I was roughly three seconds away from panic mode when a woman said, "are you looking for a little girl? My son said there's one in the obstacle course." Sure enough; there was Princess. The obstacle course was set up so a child would jump through a hole, climb a wall, slide down, and crawl through a small, squishy space. I don't know if Princess didn't realize she could squish through the space, or if she just didn't want to, but she had spent about ten minutes trying to climb up a steep, slippery slide with no handles in socks. Over. And over. And over. Without trying anything new. And, without asking for help. I sent Buddy and Peanut in to guide her through. She never once acted distressed.

A few minutes later she disappeared again, and I found her in a small adjacent area staring at the video games. Just staring. I told her we were there to play, not to watch video games, and led her back into the play area. For the next thirty minutes, she continually tried to sneak back out. And she snuck in increasingly sneaky and out-of-character ways. At one point she injected herself in the middle of a pack of older grade-school boys who were headed toward the game area. I started to feel alarmed (and still do, really) without really knowing why, because that is SO not like her. Typically, she will not choose to be around men or boys, especially ones that are total strangers. Finally, I told her if she went out there again, she would be sitting with me. So, she found a place within my boundaries where she could stand stock still and stare at the video games.

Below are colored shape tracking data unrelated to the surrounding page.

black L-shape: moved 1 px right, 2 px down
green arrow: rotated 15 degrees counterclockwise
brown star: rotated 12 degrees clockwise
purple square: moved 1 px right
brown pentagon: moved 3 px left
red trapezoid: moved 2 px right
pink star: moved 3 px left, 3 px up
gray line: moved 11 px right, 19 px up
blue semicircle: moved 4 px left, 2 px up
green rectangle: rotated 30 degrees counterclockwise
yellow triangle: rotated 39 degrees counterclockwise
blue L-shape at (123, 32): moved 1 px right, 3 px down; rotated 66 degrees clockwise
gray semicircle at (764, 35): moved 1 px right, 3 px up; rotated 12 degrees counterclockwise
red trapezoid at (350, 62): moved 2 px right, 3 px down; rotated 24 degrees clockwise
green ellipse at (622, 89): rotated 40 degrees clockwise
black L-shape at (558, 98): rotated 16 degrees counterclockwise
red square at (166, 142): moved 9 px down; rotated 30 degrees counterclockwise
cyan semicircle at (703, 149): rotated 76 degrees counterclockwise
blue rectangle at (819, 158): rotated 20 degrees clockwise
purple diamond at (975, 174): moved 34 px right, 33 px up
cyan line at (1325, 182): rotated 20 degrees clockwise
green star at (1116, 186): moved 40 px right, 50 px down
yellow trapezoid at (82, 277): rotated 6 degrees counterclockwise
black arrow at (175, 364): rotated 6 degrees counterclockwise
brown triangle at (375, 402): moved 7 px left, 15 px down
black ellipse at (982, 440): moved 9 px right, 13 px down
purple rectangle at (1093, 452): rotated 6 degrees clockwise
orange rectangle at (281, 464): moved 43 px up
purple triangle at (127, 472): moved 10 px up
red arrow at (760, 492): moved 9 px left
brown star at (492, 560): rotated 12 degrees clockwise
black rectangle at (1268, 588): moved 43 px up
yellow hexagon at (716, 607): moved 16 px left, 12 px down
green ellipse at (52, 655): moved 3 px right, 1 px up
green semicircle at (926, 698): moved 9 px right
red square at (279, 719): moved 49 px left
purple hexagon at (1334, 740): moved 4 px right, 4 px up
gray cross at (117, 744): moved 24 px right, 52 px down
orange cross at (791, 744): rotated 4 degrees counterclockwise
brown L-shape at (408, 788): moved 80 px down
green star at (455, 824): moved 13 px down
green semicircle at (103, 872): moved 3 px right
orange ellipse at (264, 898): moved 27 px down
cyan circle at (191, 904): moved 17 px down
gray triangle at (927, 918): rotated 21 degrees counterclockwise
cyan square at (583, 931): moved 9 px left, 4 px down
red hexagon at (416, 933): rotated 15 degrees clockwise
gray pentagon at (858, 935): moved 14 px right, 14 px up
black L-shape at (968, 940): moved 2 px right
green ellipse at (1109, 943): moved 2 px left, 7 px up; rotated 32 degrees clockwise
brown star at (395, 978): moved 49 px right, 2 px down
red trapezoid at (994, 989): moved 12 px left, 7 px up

I haven't figured out what was going on in her head yet. I do not understand why she did not have fun there. She should have. It was pretty much tailor-made for a sensory-disordered kid. I don't get it. And, I feel sad for her and disappointed. My only guess is that getting stuck in the obstacle course either freaked her out or made her feel like a failure. Either are pretty likely, and her letting anyone in on her feelings is certainly not a given.

I am so bone-tired of not knowing how to help her. I can't get into her head. She can't or won't communicate what's in there. She should have had fun, and she didn't, and I couldn't help.


  1. My kids are different from yours, but if it were my daughter I'd be guessing that the kids, noise, and simulation etc. were overwhelming her and she wanted to be able to check out/ "dissociate." My daughter doesn't run away physically... she runs away mentally.

    Mary in TX

  2. It wasn't the disassociation that was weird...it was HOW she disassociated. Typically when she's overwhelmed and overstimulated, Princess acts really wild and obnoxious; she even has a particular voice she uses. This wasn't normal for her abnormal. :) As I've been chewing on it, I'm sure it had something to do with getting stuck; the whole learned helplessness deal we've been attacking in therapy lately.

    But yeah, you are right. Something in there wigged her out. It just wasn't something I would have predicted.